カリスマ性とは何か
――お二人のご縁は、三浦さんが岩宮さんの著書『思春期をめぐる冒険』に解説を寄せたことから始まったそうですね。
岩宮 それ以前から、私はしをんさんの著作をすべて読ませていただいていたんです。以前、遠野物語についての研究会で、しをんさんのお父様である三浦佑之さんにお目にかかったときに、私がいかにしをんさんのファンであるかを語りすぎて、たぶん引いていらっしゃったと思います(笑)。だから今回、対談にお招きいただいたのが本当に嬉しくて。
三浦 こちらこそ、突然お声がけしたにもかかわらず、ご快諾いただきありがとうございます。
岩宮 私は、しをんさんの著作のなかでは『光』が他の作品とは少し違う位置にあるように思っているのですが、『夜の恩寵』にはそれに連なるものを感じました。『光』では、主人公の一人である信之が、幼なじみの美花という少女のために罪を犯しますよね。そして、物理的に距離が離れたあとも、美花の存在にとらわれ続けている。それが、今作の第一話「神馬に乗る女」の主人公・輝久と継母である喜久美の関係に重なりました。今作は「カリスマ」をテーマにした連作短編集とのことですが、それを社会的なリーダーシップとは違って、家族などの狭いコミュニティのなかだからこそ生まれる原初的な呪縛として描いていらっしゃる。強烈な逃れられなさ、みたいなものに非常に心をつかまれました。

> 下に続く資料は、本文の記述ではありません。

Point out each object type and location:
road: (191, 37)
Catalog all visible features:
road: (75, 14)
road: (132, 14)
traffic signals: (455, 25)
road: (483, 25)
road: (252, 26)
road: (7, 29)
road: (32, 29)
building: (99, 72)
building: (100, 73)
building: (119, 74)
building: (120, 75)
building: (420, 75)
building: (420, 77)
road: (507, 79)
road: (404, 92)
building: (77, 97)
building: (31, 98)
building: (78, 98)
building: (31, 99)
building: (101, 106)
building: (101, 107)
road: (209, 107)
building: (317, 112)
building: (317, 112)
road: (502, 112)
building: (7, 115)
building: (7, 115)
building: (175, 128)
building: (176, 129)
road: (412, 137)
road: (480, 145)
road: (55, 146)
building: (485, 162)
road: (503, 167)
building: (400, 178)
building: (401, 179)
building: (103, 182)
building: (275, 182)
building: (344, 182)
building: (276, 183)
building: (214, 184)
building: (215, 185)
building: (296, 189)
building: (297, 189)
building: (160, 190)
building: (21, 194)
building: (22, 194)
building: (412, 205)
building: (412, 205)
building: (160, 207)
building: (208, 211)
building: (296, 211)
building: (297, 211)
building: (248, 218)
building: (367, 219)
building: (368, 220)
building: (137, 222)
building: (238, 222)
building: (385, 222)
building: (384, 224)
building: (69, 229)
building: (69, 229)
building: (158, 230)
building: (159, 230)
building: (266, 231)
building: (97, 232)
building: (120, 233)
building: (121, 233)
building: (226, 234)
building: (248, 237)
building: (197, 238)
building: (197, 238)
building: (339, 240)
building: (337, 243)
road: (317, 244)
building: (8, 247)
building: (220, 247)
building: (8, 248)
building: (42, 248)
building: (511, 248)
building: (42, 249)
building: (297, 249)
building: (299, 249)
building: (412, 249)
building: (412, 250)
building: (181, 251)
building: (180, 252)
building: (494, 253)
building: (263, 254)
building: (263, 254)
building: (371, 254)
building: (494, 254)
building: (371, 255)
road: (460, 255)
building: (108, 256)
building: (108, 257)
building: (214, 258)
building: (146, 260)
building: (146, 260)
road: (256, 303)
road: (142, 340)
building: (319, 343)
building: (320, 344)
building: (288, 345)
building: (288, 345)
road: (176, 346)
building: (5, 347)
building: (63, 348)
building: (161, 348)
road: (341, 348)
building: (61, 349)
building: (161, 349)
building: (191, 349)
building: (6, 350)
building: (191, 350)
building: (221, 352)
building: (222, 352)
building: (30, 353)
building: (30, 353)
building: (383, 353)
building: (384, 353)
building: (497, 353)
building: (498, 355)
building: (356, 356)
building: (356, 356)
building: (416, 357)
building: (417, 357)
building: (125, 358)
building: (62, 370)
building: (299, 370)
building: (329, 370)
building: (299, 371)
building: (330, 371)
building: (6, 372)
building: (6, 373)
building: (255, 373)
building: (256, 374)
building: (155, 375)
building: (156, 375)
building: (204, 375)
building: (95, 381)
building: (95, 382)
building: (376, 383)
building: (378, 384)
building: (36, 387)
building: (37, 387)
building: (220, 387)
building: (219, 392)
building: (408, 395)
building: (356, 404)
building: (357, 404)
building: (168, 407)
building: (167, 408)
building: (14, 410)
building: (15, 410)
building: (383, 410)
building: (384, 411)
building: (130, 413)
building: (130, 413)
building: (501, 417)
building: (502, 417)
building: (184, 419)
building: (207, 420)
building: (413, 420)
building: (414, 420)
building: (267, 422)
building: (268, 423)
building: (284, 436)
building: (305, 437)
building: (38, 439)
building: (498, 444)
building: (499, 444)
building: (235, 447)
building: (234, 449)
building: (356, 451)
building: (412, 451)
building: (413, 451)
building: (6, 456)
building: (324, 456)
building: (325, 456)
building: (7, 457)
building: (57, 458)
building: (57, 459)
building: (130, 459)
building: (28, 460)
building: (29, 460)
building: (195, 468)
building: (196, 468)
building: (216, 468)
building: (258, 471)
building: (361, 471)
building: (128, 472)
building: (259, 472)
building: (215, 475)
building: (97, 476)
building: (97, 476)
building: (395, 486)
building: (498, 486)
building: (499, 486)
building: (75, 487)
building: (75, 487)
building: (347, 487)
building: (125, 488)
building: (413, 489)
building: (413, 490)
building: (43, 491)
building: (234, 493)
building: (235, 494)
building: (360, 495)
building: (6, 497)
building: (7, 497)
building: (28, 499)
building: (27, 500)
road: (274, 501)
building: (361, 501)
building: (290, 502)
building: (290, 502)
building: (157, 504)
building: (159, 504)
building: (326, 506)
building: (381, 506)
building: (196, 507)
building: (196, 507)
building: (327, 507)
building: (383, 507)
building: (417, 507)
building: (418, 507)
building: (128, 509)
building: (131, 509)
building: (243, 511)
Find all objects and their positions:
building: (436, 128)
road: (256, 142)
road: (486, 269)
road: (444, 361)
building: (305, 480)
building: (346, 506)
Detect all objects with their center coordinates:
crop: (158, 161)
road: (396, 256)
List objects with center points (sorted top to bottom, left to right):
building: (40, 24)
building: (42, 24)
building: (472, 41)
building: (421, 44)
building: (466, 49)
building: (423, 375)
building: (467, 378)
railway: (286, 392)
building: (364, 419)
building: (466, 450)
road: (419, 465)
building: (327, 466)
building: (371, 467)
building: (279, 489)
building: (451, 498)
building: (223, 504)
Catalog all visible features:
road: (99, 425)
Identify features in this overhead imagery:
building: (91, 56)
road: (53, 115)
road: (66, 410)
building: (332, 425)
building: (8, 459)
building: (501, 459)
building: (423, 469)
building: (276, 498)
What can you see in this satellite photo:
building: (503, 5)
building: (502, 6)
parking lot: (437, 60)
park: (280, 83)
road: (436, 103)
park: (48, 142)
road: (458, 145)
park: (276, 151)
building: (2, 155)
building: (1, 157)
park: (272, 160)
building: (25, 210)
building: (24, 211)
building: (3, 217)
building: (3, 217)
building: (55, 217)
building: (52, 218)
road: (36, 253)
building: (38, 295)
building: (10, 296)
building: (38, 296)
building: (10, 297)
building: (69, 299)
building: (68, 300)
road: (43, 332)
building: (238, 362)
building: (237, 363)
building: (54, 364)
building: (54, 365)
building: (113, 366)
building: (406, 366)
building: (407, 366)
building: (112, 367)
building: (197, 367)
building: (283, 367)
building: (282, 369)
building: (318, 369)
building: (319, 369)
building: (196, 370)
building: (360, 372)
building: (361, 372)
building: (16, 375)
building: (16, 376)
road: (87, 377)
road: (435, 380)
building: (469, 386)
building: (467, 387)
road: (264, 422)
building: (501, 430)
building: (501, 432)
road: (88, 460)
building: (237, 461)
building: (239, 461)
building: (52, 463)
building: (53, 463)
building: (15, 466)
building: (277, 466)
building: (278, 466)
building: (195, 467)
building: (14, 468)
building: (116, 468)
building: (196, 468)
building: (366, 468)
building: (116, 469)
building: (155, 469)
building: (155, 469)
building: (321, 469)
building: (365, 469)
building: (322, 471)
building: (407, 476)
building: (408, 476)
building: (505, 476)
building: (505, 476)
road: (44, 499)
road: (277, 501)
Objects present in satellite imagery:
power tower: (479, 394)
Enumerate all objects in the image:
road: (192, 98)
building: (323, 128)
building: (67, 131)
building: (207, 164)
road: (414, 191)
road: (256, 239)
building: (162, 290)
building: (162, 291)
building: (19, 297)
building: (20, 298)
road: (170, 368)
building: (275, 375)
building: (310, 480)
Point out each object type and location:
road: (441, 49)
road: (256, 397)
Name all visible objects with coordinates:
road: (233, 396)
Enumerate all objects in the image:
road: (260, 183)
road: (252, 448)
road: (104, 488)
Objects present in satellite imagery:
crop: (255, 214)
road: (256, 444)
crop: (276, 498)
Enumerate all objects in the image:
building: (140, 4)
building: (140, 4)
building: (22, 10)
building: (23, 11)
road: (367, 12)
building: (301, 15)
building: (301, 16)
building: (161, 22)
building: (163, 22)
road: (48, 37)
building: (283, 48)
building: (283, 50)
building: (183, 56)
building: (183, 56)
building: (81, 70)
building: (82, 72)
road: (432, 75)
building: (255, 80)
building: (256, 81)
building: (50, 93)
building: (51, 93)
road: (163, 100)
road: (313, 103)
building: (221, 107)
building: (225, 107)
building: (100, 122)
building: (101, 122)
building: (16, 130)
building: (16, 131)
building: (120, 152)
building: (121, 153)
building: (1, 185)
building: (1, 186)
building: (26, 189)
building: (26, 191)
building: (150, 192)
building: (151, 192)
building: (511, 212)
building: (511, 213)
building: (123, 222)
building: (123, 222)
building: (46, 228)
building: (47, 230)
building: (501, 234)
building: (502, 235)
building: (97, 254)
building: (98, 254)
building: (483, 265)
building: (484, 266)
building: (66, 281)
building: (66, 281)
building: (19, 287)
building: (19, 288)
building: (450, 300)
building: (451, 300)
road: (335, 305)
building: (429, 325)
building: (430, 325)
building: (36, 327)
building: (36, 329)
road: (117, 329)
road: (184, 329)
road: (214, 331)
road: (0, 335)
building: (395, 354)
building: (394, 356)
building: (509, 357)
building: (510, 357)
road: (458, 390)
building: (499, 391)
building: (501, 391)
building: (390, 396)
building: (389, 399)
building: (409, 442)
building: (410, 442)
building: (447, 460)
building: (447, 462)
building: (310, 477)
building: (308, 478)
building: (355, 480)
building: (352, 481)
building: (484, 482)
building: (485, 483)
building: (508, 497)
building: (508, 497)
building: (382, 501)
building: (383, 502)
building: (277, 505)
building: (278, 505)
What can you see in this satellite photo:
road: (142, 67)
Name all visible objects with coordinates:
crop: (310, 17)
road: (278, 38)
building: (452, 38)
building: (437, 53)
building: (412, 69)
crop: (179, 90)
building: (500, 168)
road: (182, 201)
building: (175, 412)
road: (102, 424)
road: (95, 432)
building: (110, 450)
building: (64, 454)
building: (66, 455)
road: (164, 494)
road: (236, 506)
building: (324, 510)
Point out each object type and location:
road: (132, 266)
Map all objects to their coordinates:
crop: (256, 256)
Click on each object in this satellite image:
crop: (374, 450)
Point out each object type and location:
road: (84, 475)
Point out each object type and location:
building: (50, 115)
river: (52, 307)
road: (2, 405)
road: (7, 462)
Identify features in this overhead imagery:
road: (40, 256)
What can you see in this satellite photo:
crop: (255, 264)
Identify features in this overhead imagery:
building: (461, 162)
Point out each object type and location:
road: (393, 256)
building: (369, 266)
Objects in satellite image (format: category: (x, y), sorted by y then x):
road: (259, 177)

三浦 おっしゃるように、カリスマ性とは、日常の狭い範囲で発揮される魅力なのではないかと思ったんですよ。それが結果的に、社会に影響を及ぼすものとして育つのだとしても、最初はごく身近な人間に対する脅威から始まるのではないか、と。なんだかよくわからないけれど、あの人の言うことはよく当たる、あの人のおかげで病気が治った……そんな存在を中心に、新興宗教の最初の蠢きみたいなものを書いてみたいと思いました。
――喜久美は、まさにその中心人物として描かれていますね。輝久が久しぶりに帰省してみたら、彼女は“ヌチガミさま”が憑く神秘的な存在として周囲に崇められるようになっていた。その戸惑いから「神馬に乗る女」は始まります。
岩宮 そもそも喜久美は、輝久にとって神秘的な存在だったんですよね。実母が亡くなった原因である自転車に十歳になるまで乗ることができなかった輝久に、自転車に乗ることの楽しさを弾ける笑顔で教えて輝きの中に引っ張り出してくれています。そんな彼女は、確かに輝久を救ってくれた人。けれど、カリスマ性のある人間の放つ光は、他者の心を照らすと同時に、近づきすぎると焼かれる危険な炎でもありますよね。まるで神馬に乗るようだ、と喜久美を表現し、日常と非日常のあわいで心をつかまれてしまったあの瞬間から、輝久のすべての苦しみは始まったのだ、ということがありありと伝わってきました。
三浦 まさに、日常と非日常のあわいみたいな瞬間も書いてみたかったんですよ。現実に起きたことは確かだけど、なぜそうなったのか、あの高揚はなんだったのかと、あとになっても上手に処理しきれないことってあるじゃないですか。そういう瞬間を切り取ってみたいなと思ったら、どうしても光り輝くカリスマみたいなものは描けなかったですね。